Thanks for posting the article.

theHandpuppet

(19,964 posts)
2. I agree with you about the gentrification
Tue Nov 12, 2013, 09:32 AM
Nov 2013

It would seem to me that once all the blighted dwellings are torn down, why couldn't some decent, low-cost housing take its place? Where are the poor supposed to live?

LisaLynne

(14,554 posts)
3. Exactly!
Tue Nov 12, 2013, 10:13 AM
Nov 2013

They want the particular area I'm thinking of to look nice (to create a better impression of the city to visitors, etc), but why can't it be nice-looking housing that's affordable to the majority of the people in the area?

theHandpuppet

(19,964 posts)
4. Because the poor are supposed to be invisible
Tue Nov 12, 2013, 10:23 AM
Nov 2013

Once the poor are shoved farther and farther out of urban areas, the more difficult it becomes for them to access services or even seek jobs, much less be able to afford a place to live. The poor are also dependent on public transportation systems and when they get shoved out into the back of beyond you basically isolate them until they get the hell out of Dodge or die. To me, it seems like a slow, torturous, genocidal war against the urban poor.

Edited to add: And I'll bet most of this is going on in neighborhoods that are predominately black, so the issue of race cannot be ignored.

MineralMan

(146,288 posts)
5. I have no problem with that strategy, if
Tue Nov 12, 2013, 10:24 AM
Nov 2013

those same cities build affordable housing to replace what is demolished. That should be the goal. Rehabilitating aging residential housing is not the answer in many cases. Starting fresh can be.

theHandpuppet

(19,964 posts)
6. From what I've seen, that isn't what's happening.
Tue Nov 12, 2013, 10:29 AM
Nov 2013

I watched the gentrification of inner city Cincinnati over a number of years. The poor were shoved out in favor of urban yuppies and upscale eateries. I would like to think dilapidated homes in urban areas were being replaced by decent housing for low income families but I haven't seen any evidence that's the result of this strategy.

MineralMan

(146,288 posts)
7. I know, but that doesn't have to be the case.
Tue Nov 12, 2013, 10:38 AM
Nov 2013

In some cases, it's unlikely that low-cost housing will be built in neighborhoods near city centers. However, there's no reason that it won't happen in neighborhoods a little farther away from downtown districts. Our major cities are strange, really. The older neighborhoods evolved into low-cost housing as people left the cities for the suburbs. The trend is for people to move back today, but the existing residential housing near the city centers is not attractive to affluent residents. So, it's a cinch that close-in neighborhoods will revert to housing that will attract more affluent people who work in the city center. That's the trend here in Minneapolis and St. Paul, where high-end city-center condo living is thriving.

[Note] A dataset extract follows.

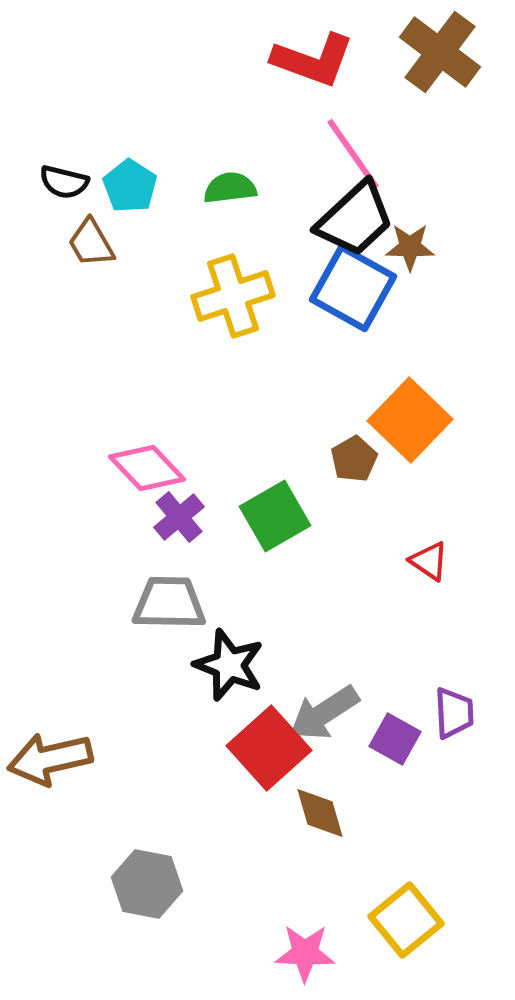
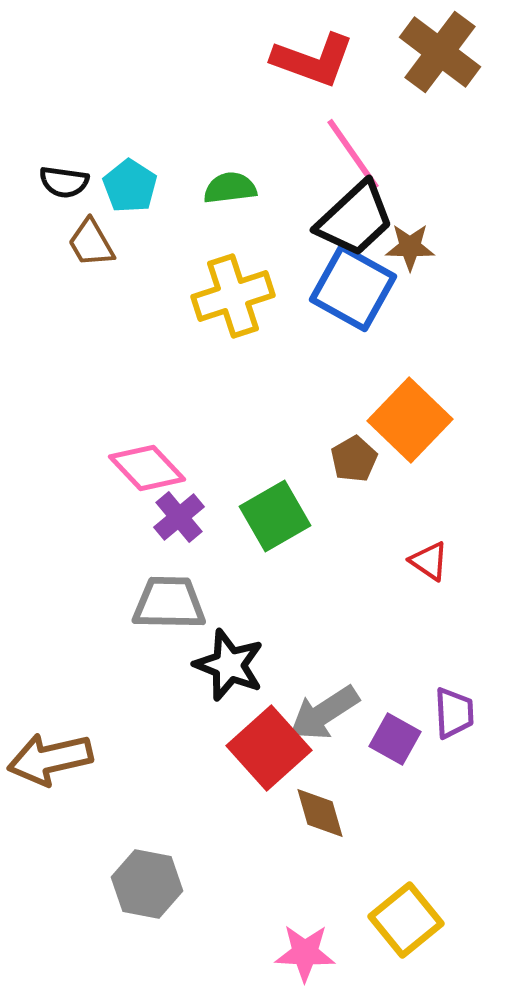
black semicircle: rotated 6 degrees counterclockwise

However, once you get just a short distance from the city center, additional neighborhoods are perfect for building affordable housing. The real issue is that most of the buildings around city centers are old, sometimes over 100 years old. Even neighborhoods many blocks away from downtown are old and in disrepair, inefficient for energy consumption, and unattractive.

City planning is about to have to face a changing urban focus. How each city does that will determine its future. There's an opportunity here to plan well, and a danger of planning poorly.

bhikkhu

(10,715 posts)
9. The old strategy - get rid of poverty by getting rid of the places they can afford
Tue Nov 12, 2013, 11:59 AM
Nov 2013

and, on the commercial side, get rid of small businesses, family operations and start-up businesses by getting rid of the old buildings they can afford to operate in.

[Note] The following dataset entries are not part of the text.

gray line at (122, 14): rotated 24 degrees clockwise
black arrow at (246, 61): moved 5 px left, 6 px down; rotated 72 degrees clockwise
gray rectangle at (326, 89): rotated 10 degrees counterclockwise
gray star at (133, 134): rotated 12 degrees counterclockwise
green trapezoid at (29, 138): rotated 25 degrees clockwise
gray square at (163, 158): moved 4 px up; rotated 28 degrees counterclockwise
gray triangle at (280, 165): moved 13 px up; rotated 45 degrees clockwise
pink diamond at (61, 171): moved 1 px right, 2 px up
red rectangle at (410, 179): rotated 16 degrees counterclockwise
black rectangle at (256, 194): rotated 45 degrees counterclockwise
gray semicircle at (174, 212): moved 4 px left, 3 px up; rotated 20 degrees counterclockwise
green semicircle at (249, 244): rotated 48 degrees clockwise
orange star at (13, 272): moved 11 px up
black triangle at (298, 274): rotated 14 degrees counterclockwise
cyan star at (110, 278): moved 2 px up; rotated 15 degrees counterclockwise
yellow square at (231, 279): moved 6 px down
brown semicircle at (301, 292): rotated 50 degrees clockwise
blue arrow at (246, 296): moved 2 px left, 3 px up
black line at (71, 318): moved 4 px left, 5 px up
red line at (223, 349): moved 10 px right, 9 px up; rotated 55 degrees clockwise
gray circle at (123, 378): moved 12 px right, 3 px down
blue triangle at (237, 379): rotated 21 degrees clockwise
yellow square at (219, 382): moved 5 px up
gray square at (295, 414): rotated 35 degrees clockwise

Here's a counter-example http://uptownmessenger.com/2012/05/new-ideas-need-old-buildings-residents-discuss-legacy-of-jane-jacobs-on-freret-renaissance/

In my town there have been some old buildings demolished by the city for the sake of beautification, raising commercial property values and standards, and adding parking. The ground-floor business space is one issue, but the other side is that the same buildings had cheap upper floor apartments.